31 ottobre 2017

Letture: Terminus Radioso, di Antoine Volodine

Terminus Radioso è un romanzo pazzesco, uno di quei testi che se lo racconti non ci credi. Una storia che man mano che si dipana toglie qualsiasi riferimento concreto al lettore, lasciandolo a vagare tra le parole, negli spazi vuoti e nei silenzi che costellano la narrazione.
Antoine Volodine accoglie il lettore nell'infinita vastità della pianura russa, subito dopo la fine del mondo, in un futuro che ha visto il crollo della Seconda Unione Sovietica incalzata dalle forze controrivoluzionarie e devastata dal crollo dell’infrastruttura energetica nucleare che ne permetteva il sostentamento. 
E fino a qui Terminus Radioso sembra quasi un romanzo normale.
Fai appena in tempo a trovare qualche punto di riferimento che immediatamente la storia implode su se stessa, quando Kronauer, il personaggio che abbiano iniziato a seguire nel suo peregrinare, scopre il kolchoz Terminus Radioso e i suoi straordinari abitanti. Da qui in avanti le cose si complicano, si perde ogni ragionevolezza, la realtà si sfalda, e la distinzione tra vivi, morti (e cani) diventa del tutto aleatoria e insignificante.
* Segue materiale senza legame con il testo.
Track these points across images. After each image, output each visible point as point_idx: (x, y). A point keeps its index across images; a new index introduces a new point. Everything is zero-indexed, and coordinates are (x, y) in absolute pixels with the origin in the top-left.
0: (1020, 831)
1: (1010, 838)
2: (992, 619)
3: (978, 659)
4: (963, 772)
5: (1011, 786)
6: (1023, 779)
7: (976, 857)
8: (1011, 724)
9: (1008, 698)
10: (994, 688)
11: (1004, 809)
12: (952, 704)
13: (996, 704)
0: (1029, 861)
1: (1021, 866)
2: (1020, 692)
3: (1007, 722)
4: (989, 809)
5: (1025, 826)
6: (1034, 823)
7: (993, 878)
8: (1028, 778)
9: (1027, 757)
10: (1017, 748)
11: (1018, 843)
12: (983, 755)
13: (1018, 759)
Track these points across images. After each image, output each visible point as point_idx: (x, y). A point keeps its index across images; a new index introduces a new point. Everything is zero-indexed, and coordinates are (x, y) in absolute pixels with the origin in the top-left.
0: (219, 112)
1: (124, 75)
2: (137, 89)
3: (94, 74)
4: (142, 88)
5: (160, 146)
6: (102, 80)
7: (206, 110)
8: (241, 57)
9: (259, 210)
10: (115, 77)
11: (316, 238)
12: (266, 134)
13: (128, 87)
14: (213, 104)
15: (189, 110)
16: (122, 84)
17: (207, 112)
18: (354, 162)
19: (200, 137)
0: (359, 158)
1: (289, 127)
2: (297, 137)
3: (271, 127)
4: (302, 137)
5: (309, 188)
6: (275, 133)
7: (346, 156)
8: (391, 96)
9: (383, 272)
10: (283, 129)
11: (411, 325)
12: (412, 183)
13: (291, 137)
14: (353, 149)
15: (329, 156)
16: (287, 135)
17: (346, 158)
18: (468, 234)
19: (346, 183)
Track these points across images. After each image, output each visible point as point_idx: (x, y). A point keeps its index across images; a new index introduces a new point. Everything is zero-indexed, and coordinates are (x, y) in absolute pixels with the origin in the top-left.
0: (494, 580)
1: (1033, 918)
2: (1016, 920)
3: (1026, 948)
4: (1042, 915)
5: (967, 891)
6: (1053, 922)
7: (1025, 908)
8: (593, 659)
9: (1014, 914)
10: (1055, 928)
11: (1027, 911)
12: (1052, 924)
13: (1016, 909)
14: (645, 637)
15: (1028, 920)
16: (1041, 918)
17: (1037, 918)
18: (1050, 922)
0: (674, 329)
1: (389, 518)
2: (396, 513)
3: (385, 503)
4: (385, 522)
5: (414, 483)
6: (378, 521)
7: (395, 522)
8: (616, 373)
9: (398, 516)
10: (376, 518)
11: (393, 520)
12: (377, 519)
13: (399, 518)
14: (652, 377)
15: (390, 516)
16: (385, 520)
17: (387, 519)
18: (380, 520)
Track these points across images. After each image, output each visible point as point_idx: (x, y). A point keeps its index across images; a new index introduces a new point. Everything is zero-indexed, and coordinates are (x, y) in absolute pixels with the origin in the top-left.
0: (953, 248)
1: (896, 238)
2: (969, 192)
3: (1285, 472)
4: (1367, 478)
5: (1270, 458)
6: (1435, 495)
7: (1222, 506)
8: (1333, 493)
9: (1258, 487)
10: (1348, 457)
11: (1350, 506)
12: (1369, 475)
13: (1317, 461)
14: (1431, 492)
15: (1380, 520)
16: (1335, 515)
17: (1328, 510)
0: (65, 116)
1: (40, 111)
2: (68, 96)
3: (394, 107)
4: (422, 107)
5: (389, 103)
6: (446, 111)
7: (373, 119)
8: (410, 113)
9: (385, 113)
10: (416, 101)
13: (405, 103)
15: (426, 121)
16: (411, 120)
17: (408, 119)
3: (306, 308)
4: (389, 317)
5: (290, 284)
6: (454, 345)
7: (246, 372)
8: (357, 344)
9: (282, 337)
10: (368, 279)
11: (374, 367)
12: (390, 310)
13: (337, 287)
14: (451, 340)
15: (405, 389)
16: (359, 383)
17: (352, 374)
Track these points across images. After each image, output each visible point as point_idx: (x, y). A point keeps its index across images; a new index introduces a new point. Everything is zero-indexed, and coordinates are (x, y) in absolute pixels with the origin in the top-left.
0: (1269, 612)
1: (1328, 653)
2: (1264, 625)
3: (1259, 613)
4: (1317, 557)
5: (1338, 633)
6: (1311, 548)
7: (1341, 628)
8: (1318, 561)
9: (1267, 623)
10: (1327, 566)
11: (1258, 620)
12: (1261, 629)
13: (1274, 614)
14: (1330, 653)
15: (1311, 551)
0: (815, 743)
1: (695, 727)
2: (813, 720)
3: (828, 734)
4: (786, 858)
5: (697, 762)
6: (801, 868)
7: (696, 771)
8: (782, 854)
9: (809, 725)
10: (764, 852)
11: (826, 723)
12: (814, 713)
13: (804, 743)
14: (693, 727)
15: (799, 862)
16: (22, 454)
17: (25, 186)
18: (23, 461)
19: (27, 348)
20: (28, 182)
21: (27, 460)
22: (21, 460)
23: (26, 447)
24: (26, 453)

Il padre-padrone di Terminus Radioso è Soloviei, personaggio-mondo, che tutto divora, mastica e sputa, generatore di universi, folle demiurgo e cantore del disastro, immortale spettro che si aggira nelle vite di chiunque gli attraversi la strada. È lui lo specchio di un’umanità nei suoi istanti finali, il destino entropico, la fine dell’universo.
E dal confronto tra Kronauer (solido, semplice, riconoscibile) e Solovei (complesso, contraddittorio, vorace) si muove tutto li romanzo, che intrappola il lettore in una storia incredibile, inestricabile, a tratti incomprensibile, grazie a una scrittura tra le più affascinanti mi sia mai capitato di incontrare. 

Antoine Volodine cala il lettore in un universo metafisico lasciandolo in balia di eventi e personaggi che come lui si trovano a vagare, impossibilitati ad abbandonare il testo, né vivi né morti, in un limbo dove l’atto del narrare è l’unica possibilità di sopravvivenza. Lo fa con un modo di raccontare che a me a ricordato un po’ Bulgakov (per l’abilità di scivolare senza sforzo apparente tra i piani della realtà) e un po’ Perec (per come riesce ad ancorare alle cose, ai particolari, agli elenchi, anche i momenti più straordinari, emozionanti e incredibili del romanzo).
Terminus Radioso è il mondo una volta eliminato tutto il superfluo, con la sua buona dose di allucinazione, di sofferenza (indicibile) e risate (inconcepibili), un vicolo cieco in cui la parola rappresenta l’unica tenue possibilità di salvezza.
Terminus Radioso è un romanzo impossibile, un miracolo di equilibrismo e sapienza, un’epopea fantastica come difficilmente capita di incontrare in libreria. 

Da lettore affamato di storie strane sono molto grato a Antoine Volodine per averlo scritto, ad Anna D’Elia per averlo tradotto in modo magistrale, a 66thand2nd per averlo pubblicato (in una bellissima edizione, tra l'altro). 
E un grazie anche a chi ne ha parlato in rete, facendomelo scoprire (voi sapete chi siete!).